O título pode ser um pouco controverso e eu confesso não ser um profundo conhecedor da matéria. Passaram dez anos desde a classificação do Cante como Património Imaterial da Humanidade. Trata-se de uma manifestação cultural imediatamente associada à nossa região, que reflete, em certa medida, um modo de vida muito peculiar, uma identidade muito própria.
Na sequência desta celebração, registei várias reações ao que supostamente está a acontecer ao “Cante”. Muitos acham que pouco ou nada foi feito para salvaguardar esta herança cultural, outros acham que está adulterado, outros consideram que as inovações ou novas “roupagens” roubaram a essência daquilo que é a tradição.
Os mais “puristas” (sem nenhuma conotação pejorativa) consideram que há muitos grupos de cante, mas que não são verdadeiramente cante, por incluírem instrumentos musicais ou outras sonoridades, não refletindo a sua originalidade. Outros ainda defendem que dentro do Cante, há muitos Cantes, dependendo da área geográfica. Reconheço que é sobretudo no Baixo Alentejo que a tradição está mais enraizada e onde acontecem sempre manifestações espontâneas nas tabernas, nos encontros de amigos, nos petiscos e em diferentes comemorações. Mas isso também acontece noutras partes do Alentejo, nomeadamente mais a norte.
Será que o Cante, tal como o conhecemos, está em processo de mudança? Podemos falar de uma metamorfose do Cante? Corremos o risco de extinção dos grupos tradicionais? O que trouxe de novo a classificação da UNESCO? Estamos a perder oportunidades para preservar o Cante tal como o conhecemos?
Talvez sejam demasiadas e complexas questões.
Na minha opinião pessoal, penso que tem sido desenvolvido um bom trabalho junto dos mais novos e das comunidades escolares, no sentido de eliminar um certo preconceito que existia em relação a este tema. No meu tempo, só quem cantava eram sobretudo os mais velhos, os que tinham um passado duro ligado ao trabalho agrícola, ainda com muitas marcas da repressão do Estado Novo.
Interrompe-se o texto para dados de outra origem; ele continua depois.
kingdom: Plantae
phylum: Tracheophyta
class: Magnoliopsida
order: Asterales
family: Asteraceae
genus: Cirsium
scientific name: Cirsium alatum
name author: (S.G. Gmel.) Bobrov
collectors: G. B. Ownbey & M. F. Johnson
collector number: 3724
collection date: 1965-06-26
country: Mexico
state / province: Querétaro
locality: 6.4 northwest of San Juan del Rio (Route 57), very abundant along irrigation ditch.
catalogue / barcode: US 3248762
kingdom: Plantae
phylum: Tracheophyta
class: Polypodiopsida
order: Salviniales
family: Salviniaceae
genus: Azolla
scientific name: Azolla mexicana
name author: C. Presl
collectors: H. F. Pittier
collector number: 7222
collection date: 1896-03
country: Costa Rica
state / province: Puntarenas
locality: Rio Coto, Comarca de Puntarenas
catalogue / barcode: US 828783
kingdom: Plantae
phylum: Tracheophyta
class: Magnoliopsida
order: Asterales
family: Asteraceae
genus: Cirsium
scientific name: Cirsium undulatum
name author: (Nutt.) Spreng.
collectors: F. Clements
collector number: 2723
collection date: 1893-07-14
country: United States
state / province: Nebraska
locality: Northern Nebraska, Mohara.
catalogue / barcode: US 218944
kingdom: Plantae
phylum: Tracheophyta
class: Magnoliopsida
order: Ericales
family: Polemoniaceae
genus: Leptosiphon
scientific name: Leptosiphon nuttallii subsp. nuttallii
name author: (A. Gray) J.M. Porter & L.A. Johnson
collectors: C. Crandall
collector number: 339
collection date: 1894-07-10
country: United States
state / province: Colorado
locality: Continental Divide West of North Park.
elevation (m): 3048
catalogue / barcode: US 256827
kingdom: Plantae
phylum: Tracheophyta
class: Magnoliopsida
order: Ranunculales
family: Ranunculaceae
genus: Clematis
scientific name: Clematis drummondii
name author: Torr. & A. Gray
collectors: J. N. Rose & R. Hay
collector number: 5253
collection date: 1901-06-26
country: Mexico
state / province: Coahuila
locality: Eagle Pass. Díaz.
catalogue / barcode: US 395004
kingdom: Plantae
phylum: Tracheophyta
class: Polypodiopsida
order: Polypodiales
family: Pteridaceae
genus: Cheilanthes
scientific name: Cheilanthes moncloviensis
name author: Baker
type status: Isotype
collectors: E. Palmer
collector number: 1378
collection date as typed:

Lembro-me de ser bastante novo e de ouvir na Amareleja, com o meu pai (foi com ele que aprendi a diferença entre o ponto e o alto e a colocação das vozes), grupos de amigos a cantarem, por entre um copo de vinho, recordando outras calendas, porventura mais difíceis, mas que deixaram esta herança coletiva como uma marca do Alentejo, que nos deixa “em pele de galinha”.
Essa realidade hoje talvez tenha mudado. O cante está disseminado um pouco por todo o Alentejo. Houve renovação de grupos, criação de outros, aumento dos corais femininos e a associação de artistas de grande projeção ao “cante”, o que de certo modo até tem permitido a sua internacionalização. O levantamento sociológico e caracterização dos diferentes corais, a realização de exposições e estudos sobre este tema, que também estiveram na base da candidatura apresentada, são ferramentas fundamentais para compreender melhor este património singular e absolutamente excecional. Sem dúvida que há uma nova valorização desta arte. Temos a obrigação de a manter viva!
Penso que o caminho que tem sido seguido tem sido bastante positivo, também com o envolvimento das autarquias. Se mais a sul esse trabalho tem sido feito com maior visibilidade, não creio que seja justo que haja tentativas de apropriação do “cante” ou da sua pureza, da sua autenticidade.
Quem não for conhecedor do cante, provavelmente não fará uma análise técnica detalhada sobre o papel dos diferentes intervenientes e provavelmente só valorizará a afinação, a indumentária e a projeção das vozes.
A discussão que se tem mantido é mais ao nível da tradição que se perdeu ou que estará em mudança. Cada um puxa a brasa à sua sardinha, como se costuma dizer.
Enquanto manifestação cultural, é inevitável que haja transições e prováveis adaptações aos novos tempos que vivemos. Talvez essa seja também uma forma de captar mais adeptos e seguidores, levando o cante para outras paragens e novos horizontes. O cante saiu do Alentejo e essa é uma realidade objetiva. A reflexão é benéfica, mas não devemos ficar presos a um passado supostamente mais autêntico, esquecendo que novas abordagens podem trazer benefícios, sem se esquecer a essência. O cante será diferente de Alentejo para Alentejo, mas nessa diversidade pode estar também a riqueza. Como alentejanos, devemos estar orgulhosos disso.